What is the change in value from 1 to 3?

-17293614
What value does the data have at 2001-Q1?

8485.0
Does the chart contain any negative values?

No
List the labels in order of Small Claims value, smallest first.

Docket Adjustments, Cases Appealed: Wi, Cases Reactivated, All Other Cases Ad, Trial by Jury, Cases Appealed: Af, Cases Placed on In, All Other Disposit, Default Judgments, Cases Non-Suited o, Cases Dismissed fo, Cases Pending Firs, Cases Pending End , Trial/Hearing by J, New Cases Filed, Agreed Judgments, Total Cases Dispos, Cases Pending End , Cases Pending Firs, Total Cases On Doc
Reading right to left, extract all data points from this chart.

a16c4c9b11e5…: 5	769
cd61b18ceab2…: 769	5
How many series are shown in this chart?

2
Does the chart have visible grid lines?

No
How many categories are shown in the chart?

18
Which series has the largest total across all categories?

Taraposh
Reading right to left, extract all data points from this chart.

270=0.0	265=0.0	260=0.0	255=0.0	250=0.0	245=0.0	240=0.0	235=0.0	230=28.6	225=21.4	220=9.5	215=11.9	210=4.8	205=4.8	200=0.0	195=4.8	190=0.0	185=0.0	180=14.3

○ ○ ○ ○ ○ ○ ○

_What the exercise asks_
Reproduce the records verbatim, from their first line through the line that contains "How many series are shown in this chart?".

_Problem solution_
What is the change in value from 1 to 3?

-17293614
What value does the data have at 2001-Q1?

8485.0
Does the chart contain any negative values?

No
List the labels in order of Small Claims value, smallest first.

Docket Adjustments, Cases Appealed: Wi, Cases Reactivated, All Other Cases Ad, Trial by Jury, Cases Appealed: Af, Cases Placed on In, All Other Disposit, Default Judgments, Cases Non-Suited o, Cases Dismissed fo, Cases Pending Firs, Cases Pending End , Trial/Hearing by J, New Cases Filed, Agreed Judgments, Total Cases Dispos, Cases Pending End , Cases Pending Firs, Total Cases On Doc
Reading right to left, extract all data points from this chart.

a16c4c9b11e5…: 5	769
cd61b18ceab2…: 769	5
How many series are shown in this chart?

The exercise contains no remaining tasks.